Abreu-Sannikov Algorithm for Repeated Two-player Games¶

Zejin Shi

This notebook demonstrates the usage of Python implementation of Abreu-Sannikov algorithm (hereafter AS algorithm) for computing the set of payoff pairs of all pure-strategy subgame-perfect equilibria with public randomization for any repeated two-player games with perfect monitoring and discounting, which is proposed by Abreu and Sannikov (2014).

The idea of how to compute the equilibrium payoff set of a repeated two-player game is first proposed by Abreu et al. (1990) (hereafter APS).
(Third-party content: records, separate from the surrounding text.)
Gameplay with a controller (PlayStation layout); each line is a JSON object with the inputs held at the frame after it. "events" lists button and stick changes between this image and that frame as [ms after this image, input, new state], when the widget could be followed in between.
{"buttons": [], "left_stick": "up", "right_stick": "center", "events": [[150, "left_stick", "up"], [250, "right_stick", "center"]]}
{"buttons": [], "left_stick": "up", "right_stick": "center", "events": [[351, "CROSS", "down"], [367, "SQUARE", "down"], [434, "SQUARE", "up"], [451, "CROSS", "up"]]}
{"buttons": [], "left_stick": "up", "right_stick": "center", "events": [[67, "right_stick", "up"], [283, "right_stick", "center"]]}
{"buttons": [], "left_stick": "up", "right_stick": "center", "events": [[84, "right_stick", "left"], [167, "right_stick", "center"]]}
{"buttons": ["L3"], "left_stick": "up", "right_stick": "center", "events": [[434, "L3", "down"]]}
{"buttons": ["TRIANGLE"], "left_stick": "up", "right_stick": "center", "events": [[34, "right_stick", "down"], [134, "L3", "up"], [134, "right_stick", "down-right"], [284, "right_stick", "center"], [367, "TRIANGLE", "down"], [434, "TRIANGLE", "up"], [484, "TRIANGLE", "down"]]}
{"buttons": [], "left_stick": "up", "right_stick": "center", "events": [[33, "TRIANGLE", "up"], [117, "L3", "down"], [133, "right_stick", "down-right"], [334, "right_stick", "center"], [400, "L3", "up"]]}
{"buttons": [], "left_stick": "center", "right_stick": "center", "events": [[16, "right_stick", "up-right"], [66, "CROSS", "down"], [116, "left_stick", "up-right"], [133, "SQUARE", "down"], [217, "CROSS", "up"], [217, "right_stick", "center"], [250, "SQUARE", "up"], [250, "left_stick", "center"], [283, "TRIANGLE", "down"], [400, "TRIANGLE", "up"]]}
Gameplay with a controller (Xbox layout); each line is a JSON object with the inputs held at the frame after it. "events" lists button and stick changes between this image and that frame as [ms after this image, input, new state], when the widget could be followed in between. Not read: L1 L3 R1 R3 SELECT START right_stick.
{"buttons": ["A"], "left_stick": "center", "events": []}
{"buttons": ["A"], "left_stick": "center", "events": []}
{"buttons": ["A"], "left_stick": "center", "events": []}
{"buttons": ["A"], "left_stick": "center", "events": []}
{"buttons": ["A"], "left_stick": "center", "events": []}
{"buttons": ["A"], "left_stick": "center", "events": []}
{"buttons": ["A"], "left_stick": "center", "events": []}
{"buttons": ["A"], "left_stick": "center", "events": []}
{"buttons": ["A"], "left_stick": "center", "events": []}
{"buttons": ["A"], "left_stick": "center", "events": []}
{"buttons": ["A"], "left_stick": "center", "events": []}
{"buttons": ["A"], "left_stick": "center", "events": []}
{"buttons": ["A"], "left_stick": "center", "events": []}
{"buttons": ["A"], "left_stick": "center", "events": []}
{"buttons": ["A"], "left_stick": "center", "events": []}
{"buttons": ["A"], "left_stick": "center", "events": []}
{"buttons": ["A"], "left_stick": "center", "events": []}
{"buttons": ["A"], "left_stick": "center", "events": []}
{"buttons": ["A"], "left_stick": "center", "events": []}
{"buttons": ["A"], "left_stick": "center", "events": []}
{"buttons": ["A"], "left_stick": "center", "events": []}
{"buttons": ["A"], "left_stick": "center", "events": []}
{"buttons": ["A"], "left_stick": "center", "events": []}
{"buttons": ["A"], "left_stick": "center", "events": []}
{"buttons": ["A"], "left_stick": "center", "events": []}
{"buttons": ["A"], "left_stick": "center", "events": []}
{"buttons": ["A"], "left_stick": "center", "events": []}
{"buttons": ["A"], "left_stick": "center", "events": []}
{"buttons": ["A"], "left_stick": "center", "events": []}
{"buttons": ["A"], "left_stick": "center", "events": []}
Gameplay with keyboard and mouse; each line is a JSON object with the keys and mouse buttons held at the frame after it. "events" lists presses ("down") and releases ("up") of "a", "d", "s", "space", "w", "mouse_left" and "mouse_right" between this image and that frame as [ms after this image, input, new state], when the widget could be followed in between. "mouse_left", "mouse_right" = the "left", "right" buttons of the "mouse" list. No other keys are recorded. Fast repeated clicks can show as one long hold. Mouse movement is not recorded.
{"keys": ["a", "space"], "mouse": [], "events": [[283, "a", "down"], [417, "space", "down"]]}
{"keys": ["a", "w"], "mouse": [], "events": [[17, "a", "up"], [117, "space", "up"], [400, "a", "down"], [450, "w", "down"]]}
They suggest to apply a set operator $B$ to the initial guess of equilibrium payoff set $W_0$ iteratively, until it reaches a fxied point $B(W_N)=W_N = V^*$. The convergence is guaranteed, as proven in the paper.

Judd et al. (2003) (usually referred to as JYC) solves linear programming problems to implement the procedure of applying $B$ to $W_N$ iteratively. They approximate set $W_N$ by supporting hyperplanes, and each operation of $B$ is to iterate the action profiles and update supporting hyperplanes of the new set $W_{N+1}$.

AS algorithm has computational gains relative to APS algorithm (and its numerical implementation JYC algorithm) by understanding how the extreme points of the equilibrium payoff set are generated. They find that each action profile can at most generates 4 extreme points of $V^*$. This makes sure the complexity of approximating and operating of $W_N$ at each round will not increase exponentially.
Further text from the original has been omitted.